緩步踏進逐鹿軒,尚未進門就聽到一陣輕輕的低泣,聲音低微卻壓抑著難掩的悲痛。進屋一看,真是清王妃青鸞。
坐在床邊,看著蘇夜清異樣的臉色,衣凰鳳眸緊蹙,聽到身後段芊翩行禮的聲音,也未曾回頭去看一眼。她在沉吟,在思考,而這般神色顯然是遇到了讓她為難、感覺棘手的事情。
「三嫂莫急,有娘娘在,三哥必會無礙。」眼看著青鸞哭得梨花帶雨,人見人憐,段芊翩心下一軟,忍不住上前扶住她的肩,輕聲安慰著。

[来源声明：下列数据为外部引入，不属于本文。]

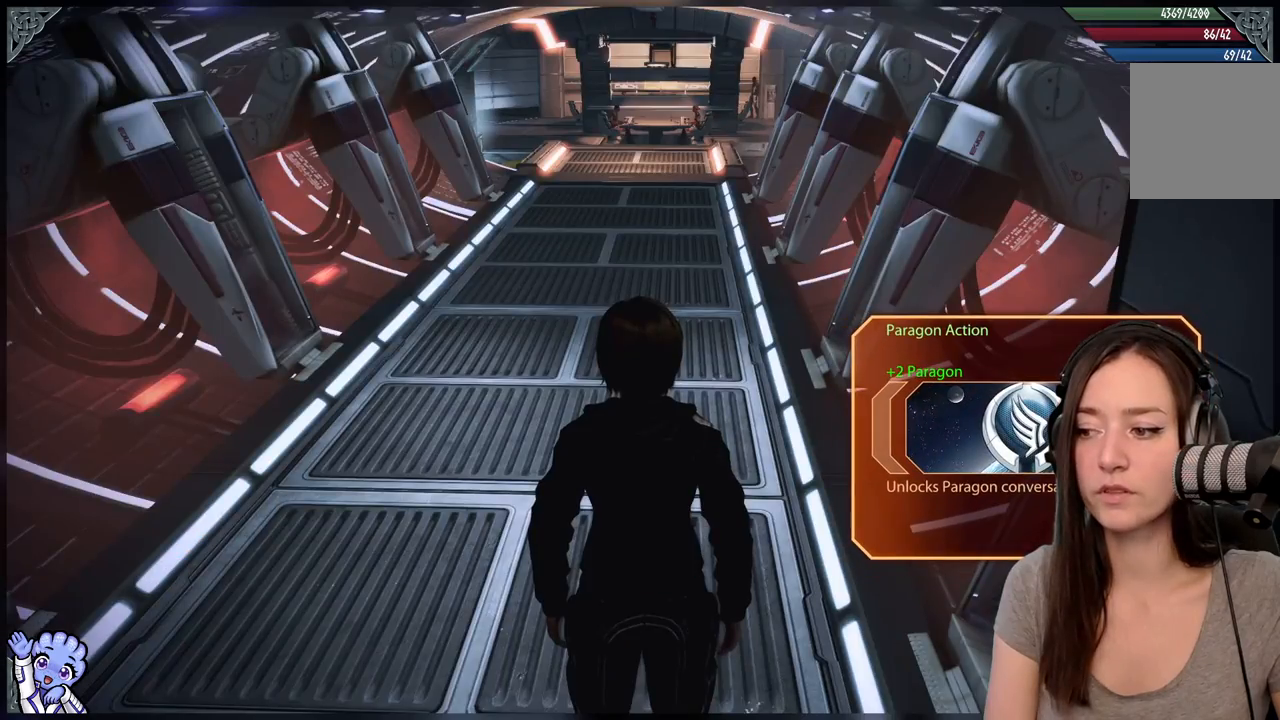
{"buttons": [], "left_stick": "center", "right_stick": "center", "events": [[217, "right_stick", "up"], [417, "right_stick", "center"]]}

而後她抬眸看了衣凰一眼,似是詢問。衣凰垂眸,輕輕太息:「毒素在體內停留時間太久,未能徹底清除。眼下就只有宮中冰藏的那株雪蓮可用,然而……」
青鸞和段芊翩幾乎同時問出聲:「然而什麼?」
睨了兩人一眼,衣凰起身緩緩踱步,沉聲道:「然而蓮妃眼下腹中孩兒難保,需好生調養滋補,而那株雪蓮亦是她保住這個孩子的關鍵……」
驀然轉身,目光凜凜地掃過二人臉龐:「換言之,清王或是皇嗣,怕是只能救一個。」
事情緊急,莫說這冰山雪蓮不易尋來,便是尋來了,他二人又有誰是可以等到那個時候的?
嘉煜帝登位至今,一個孩子都沒有,皇嗣堪憂,然清王是皇上的親兄弟,又豈有不救之理?如此,嘉煜帝便會是不顧手足情誼之人,何以服眾人,服天下?
此事,進退兩難,救誰都是對,救誰也都是錯。
緩緩癱坐在床邊,青鸞似乎全身的力氣被抽離,面目無神。她最後的希望已經被打碎,突然就失去了支撐她的力量。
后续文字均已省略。